More fed aid possible
House Education Committee Chairman Rick Ladd, R-Haverhill, said a House working group on reforming education aid saw this as a way for state officials to locate all poor families in New Hampshire.
This could result in not just increasing state education aid by $60 million, but also making New Hampshire eligible for millions more in federal aid based on the state’s extent of income poverty, Ladd said.
“Is seeking information through this program going to net us a higher revenue stream?
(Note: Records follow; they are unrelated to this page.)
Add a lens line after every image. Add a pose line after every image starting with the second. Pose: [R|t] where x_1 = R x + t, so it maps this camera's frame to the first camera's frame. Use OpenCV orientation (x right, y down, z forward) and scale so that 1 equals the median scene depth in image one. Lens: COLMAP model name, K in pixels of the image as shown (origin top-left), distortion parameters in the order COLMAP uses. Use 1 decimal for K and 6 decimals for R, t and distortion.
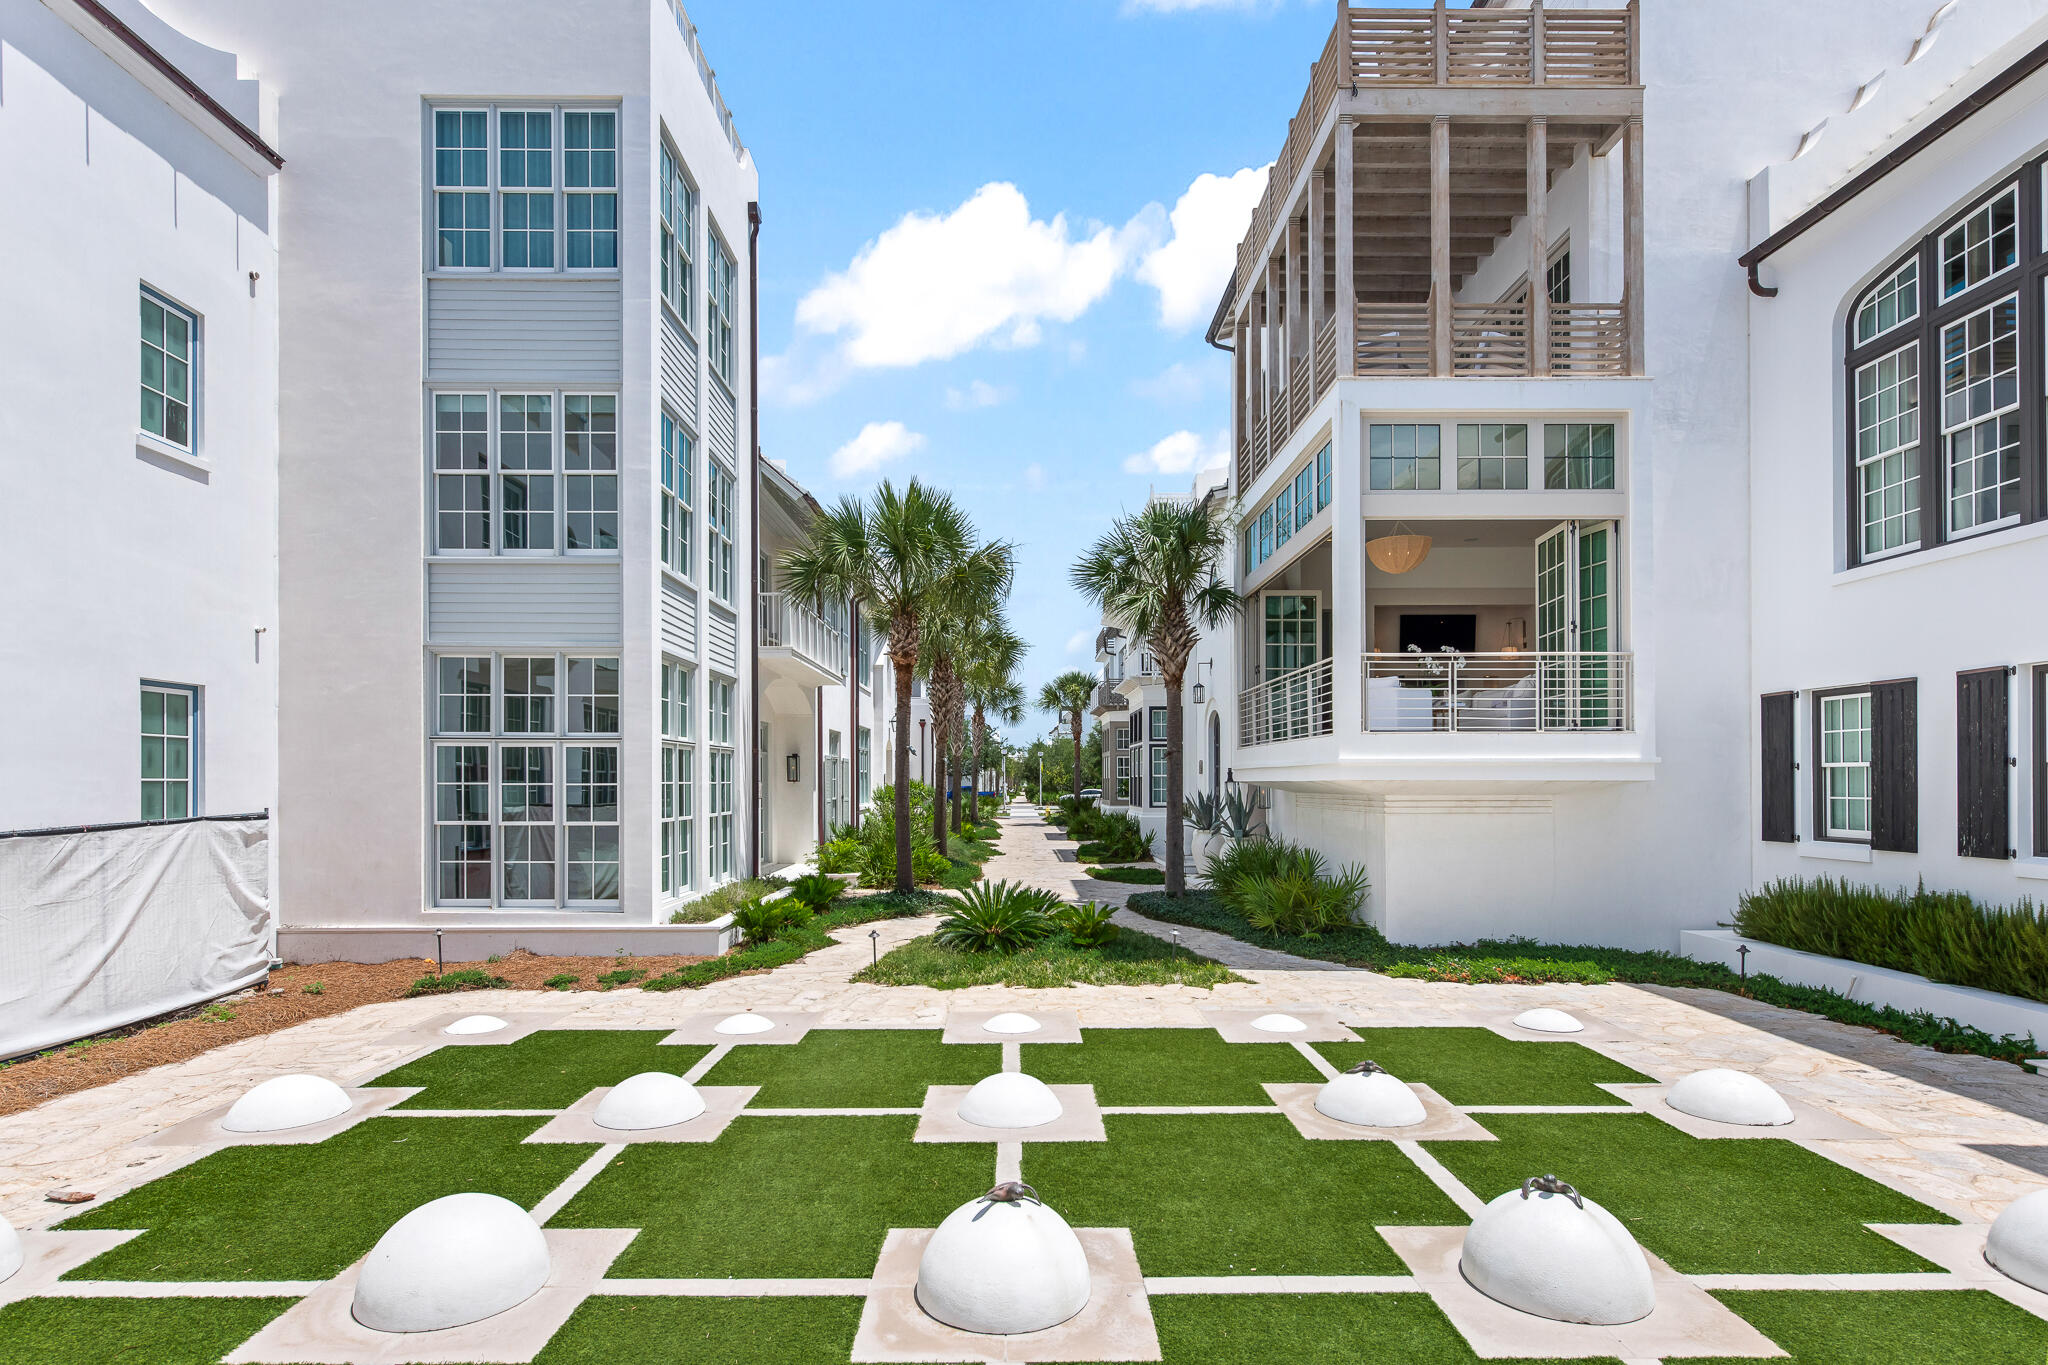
lens RADIAL K [[1058.6, 0, 995.3], [0, 1058.6, 746.2], [0, 0, 1]] dist [0.003518, -0.000819]
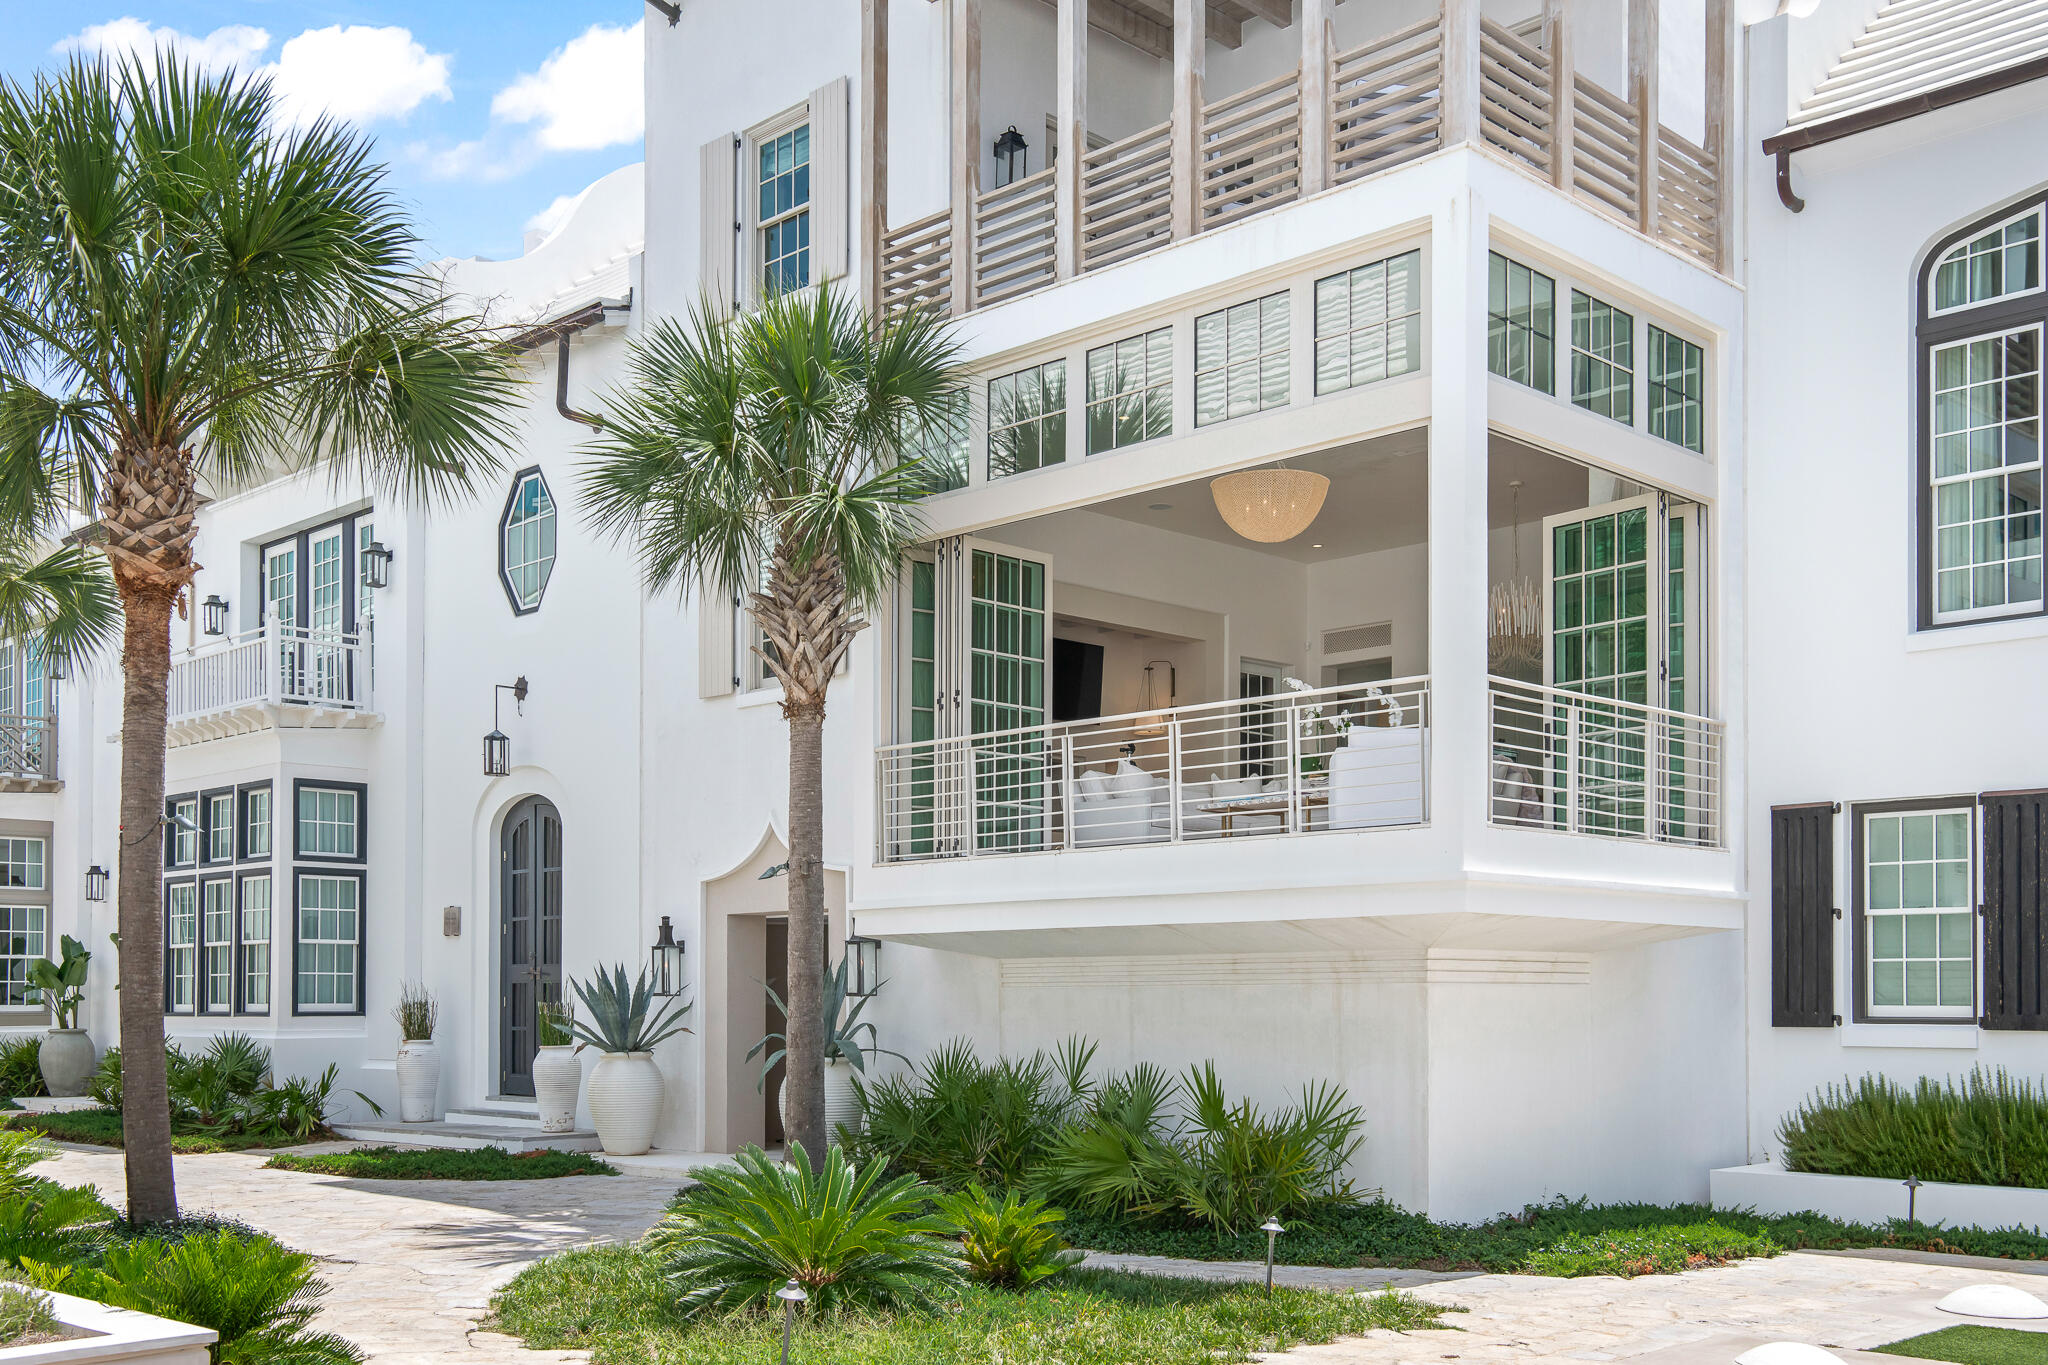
lens RADIAL K [[2111.8, 0, 1177.0], [0, 2111.8, 887.6], [0, 0, 1]] dist [0.018898, 0.000000]
pose [[0.699416, 0.037123, 0.713750, -0.493313], [-0.024549, 0.999309, -0.027920, 0.050193], [-0.714293, 0.002005, 0.699844, 0.356281]]
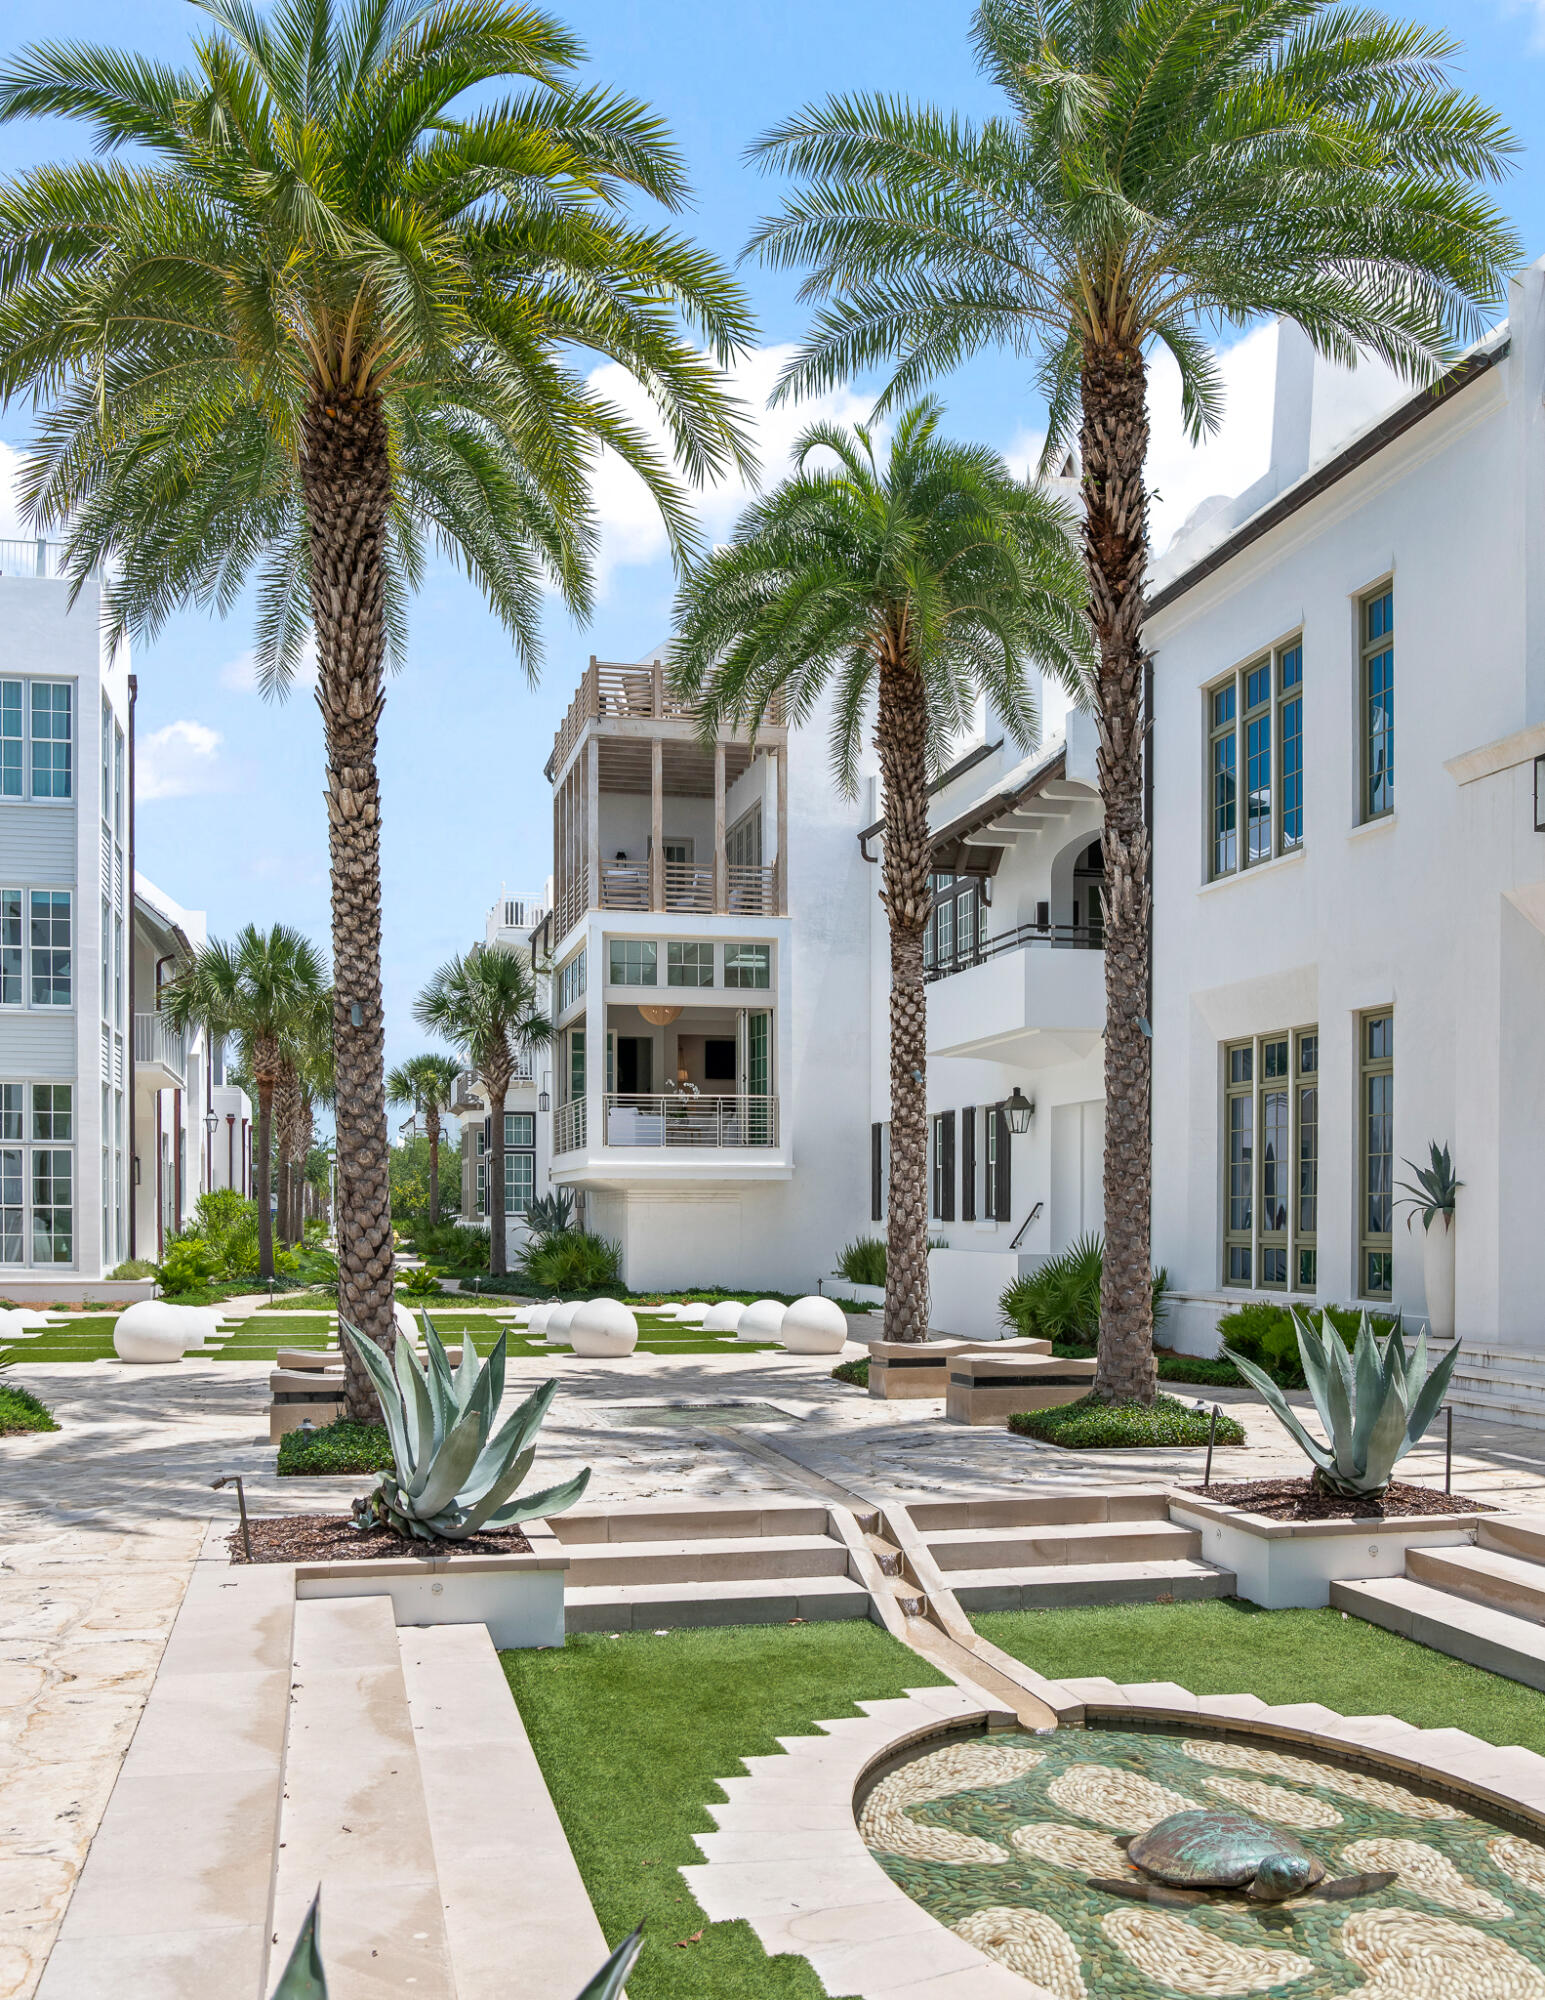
lens RADIAL K [[1834.2, 0, 788.4], [0, 1834.2, 1155.0], [0, 0, 1]] dist [-0.025044, 0.000000]
pose [[0.966645, 0.010461, 0.255905, -0.063326], [-0.011127, 0.999937, 0.001157, -0.006404], [-0.255876, -0.003966, 0.966701, -1.543138]]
This whole issue is extremely important,” Ladd said. “This is not something we should let go in terms of eligibility for adequacy.”
House budget writers attached this plan as an amendment to a non-controversial bill (HB 1627) that would create an administrator to manage the state’s Education Freedom Account program.
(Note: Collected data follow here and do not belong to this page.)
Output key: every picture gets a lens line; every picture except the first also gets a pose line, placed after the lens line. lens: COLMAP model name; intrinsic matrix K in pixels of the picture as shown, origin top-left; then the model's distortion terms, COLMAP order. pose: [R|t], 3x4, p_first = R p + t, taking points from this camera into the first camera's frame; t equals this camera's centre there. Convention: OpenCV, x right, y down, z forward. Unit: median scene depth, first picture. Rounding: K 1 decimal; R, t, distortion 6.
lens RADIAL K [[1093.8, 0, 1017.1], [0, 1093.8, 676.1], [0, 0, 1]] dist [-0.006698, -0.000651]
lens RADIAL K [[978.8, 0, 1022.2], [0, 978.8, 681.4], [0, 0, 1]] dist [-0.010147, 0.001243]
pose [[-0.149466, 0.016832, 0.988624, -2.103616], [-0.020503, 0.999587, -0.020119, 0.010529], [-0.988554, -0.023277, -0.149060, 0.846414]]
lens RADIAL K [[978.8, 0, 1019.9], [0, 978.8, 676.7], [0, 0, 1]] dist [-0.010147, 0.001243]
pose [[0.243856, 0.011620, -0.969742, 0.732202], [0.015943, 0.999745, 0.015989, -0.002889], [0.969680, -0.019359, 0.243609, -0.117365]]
In response, House conservatives were so upset by this change to the bill that they tried to sink it by trying to add six unrelated pieces of legislation to it.
All those attempts failed, and the House passed the bill, 203-131.
House Republicans voted, 130-48, against it.
Jessica Gorhan, deputy director of NH Hunger Solutions, urged the Senate to embrace this change.
“This ensures the most at-risk school children will receive nutritional meals without their parents having to fill out cumbersome forms,” Gorhan said.
Rep. Alicia Lekas, R-Hudson, said the federal pilot project requires New Hampshire to set up this program before applying for entry into it.
Since 2006, the Department of Health and Human Services has shared with the Education Department enrollment data in other anti-poverty programs such as federal welfare, the Women, Infants and Children Program, food stamps and foster care aid.
Caitlin Davis, state education division director, said her agency only uses basic identifying information from those transfers to qualify these children for free lunches.
An administrative tweak to process Medicaid cases would be necessary because some of them make more income than the other welfare programs and would only qualify for a reduced-priced meal, Davis said.
Moore said the Senate last month approved a “closed loop referral” bill (SB 423) that puts privacy and security restrictions in how the HHS uses “personally identifiable information.”
“This bill would run counter to that approach,” Moore said.